This is really unacceptable and so easy to solve, had they even bothered.
But it has been known for years that Facebook just cannot (or will not) manage its application development process. I remember reading somewhere that they developed build tools that take multiple versions of the same static library and mangle the symbols so that all versions can be linked into a single binary and there are no symbol collisions - all this to allow developers to use whatever version they started of, and god forbid, require some sort of review or cooperation between developers.
It is very sad to me that so many companies (start up or otherwise) aspire so much to have the same work methodologies as this company.
The fact that you think this third-party analysis has discovered an incredibly easy way to radically reduce the size of the Facebook app - but that Facebook has not "discovered" the same "fix" - reveals an oversimplified perspective of iOS, app development, and large tech companies.
I absolutely guarantee that this analysis is missing some significant complexities, and that Facebook understands what's actually going on under the hood.
What? I'm sorry, normally I defend "you don't understand the complexity", but in this case, it's the same file, and it's fixed!
I'm not saying it would be a 5 second job, but not duplicating files on a read-only filesystem is not a difficult job -- I would never accept it from a student project, never mind one of the biggest tech companies in the world.
I'm no ios dev but my thinking was that it was done this way for flexibility. So one internal framework could be developed entirely separate from the other app code. And maybe one framework gets updated with a new dependency before the others.
Either way, this "analysis" seems pretty superficial. I can run a "du" of almost anything and it won't tell me much. And this author misleads intentionally by giving no explanation, but the implication is very clear from the post that Facebook is lazy and sloppy with disk usage.

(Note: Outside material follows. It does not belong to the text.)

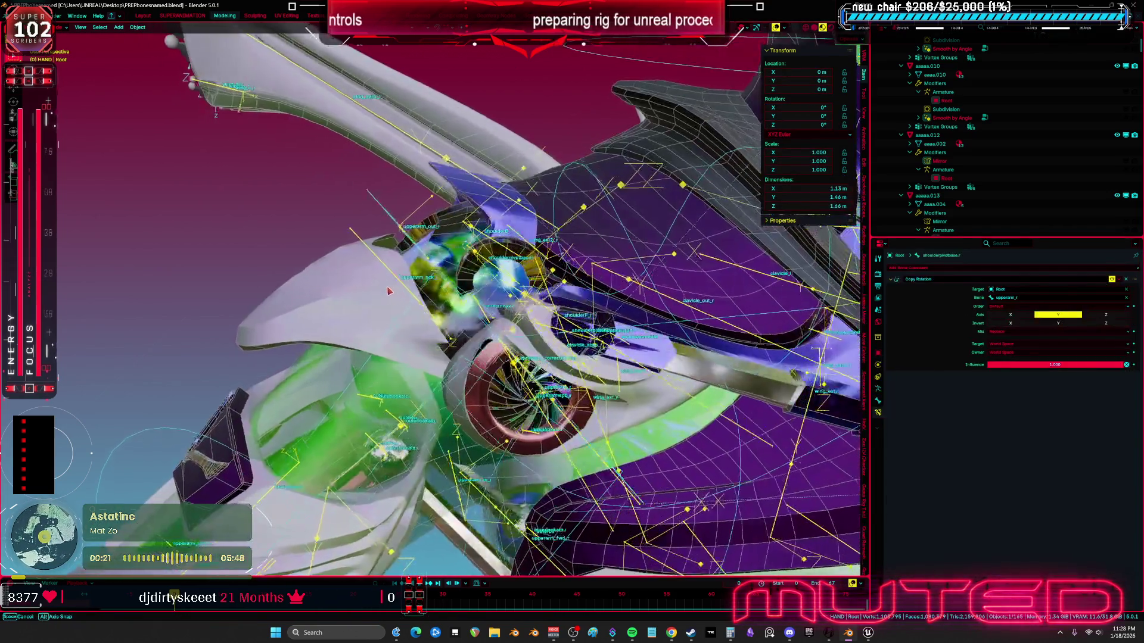
{"action": "left_click", "coordinate": [910, 268]}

The use of frameworks is a good practice, no one is arguing against that. The improper duplication of resources and code is the problem. Any development process that requires resource duplication in order to be flexible is broken at the core, and developing such systems are enables of bad practices.
It's funny, because there seems to be a lot of effort to get exactly the right version of asset in every circumstance. I'd wager showing an old version of the thumbs up really would get someone fired.
It's so much funnier though, that the solution is to just keep throwing in more and more copies of the images.
I feel kinda bad for the poor developer responsible for keeping all of those copies up to date. Very much 'i pass butter' kind of programming.
I wouldn't assume anyone is responsible for keeping them up to date.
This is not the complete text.